Every line of the material is to be returned verbatim. Pictures stay out.

Data:
--------------------
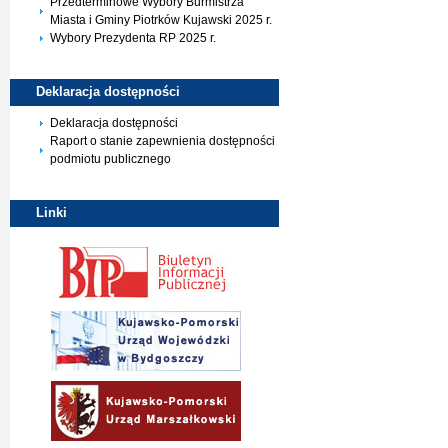
Przedterminowe Wybory Burmistrza
Miasta i Gminy Piotrków Kujawski 2025 r.
Wybory Prezydenta RP 2025 r.
Deklaracja
dostępności
Deklaracja dostępności
Raport o stanie zapewnienia dostępności
podmiotu publicznego
Linki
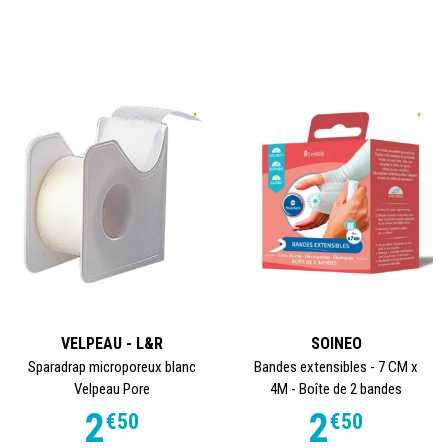
VELPEAU - L&R
SOINEO
Sparadrap microporeux blanc
Bandes extensibles - 7 CM x
Velpeau Pore
4M - Boîte de 2 bandes
2
2
€
50
€
50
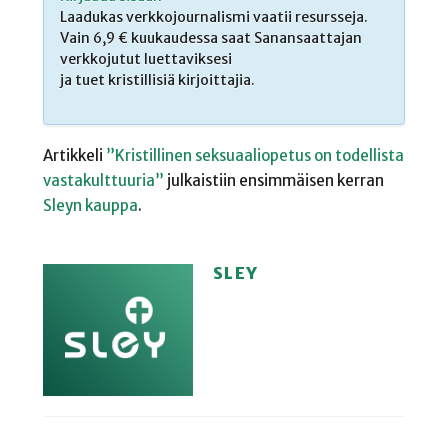
Laadukas verkkojournalismi vaatii resursseja.
Vain 6,9 € kuukaudessa saat Sanansaattajan
verkkojutut luettaviksesi
ja tuet kristillisiä kirjoittajia.
Artikkeli
”Kristillinen seksuaaliopetus on todellista
vastakulttuuria”
julkaistiin ensimmäisen kerran
Sleyn kauppa
.
SLEY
--------------------
Result:
Przedterminowe Wybory Burmistrza
Miasta i Gminy Piotrków Kujawski 2025 r.
Wybory Prezydenta RP 2025 r.
Deklaracja
dostępności
Deklaracja dostępności
Raport o stanie zapewnienia dostępności
podmiotu publicznego
Linki
VELPEAU - L&R
SOINEO
Sparadrap microporeux blanc
Bandes extensibles - 7 CM x
Velpeau Pore
4M - Boîte de 2 bandes
2
2
€
50
€
50
Laadukas verkkojournalismi vaatii resursseja.
Vain 6,9 € kuukaudessa saat Sanansaattajan
verkkojutut luettaviksesi
ja tuet kristillisiä kirjoittajia.
Artikkeli
”Kristillinen seksuaaliopetus on todellista
vastakulttuuria”
julkaistiin ensimmäisen kerran
Sleyn kauppa
.
SLEY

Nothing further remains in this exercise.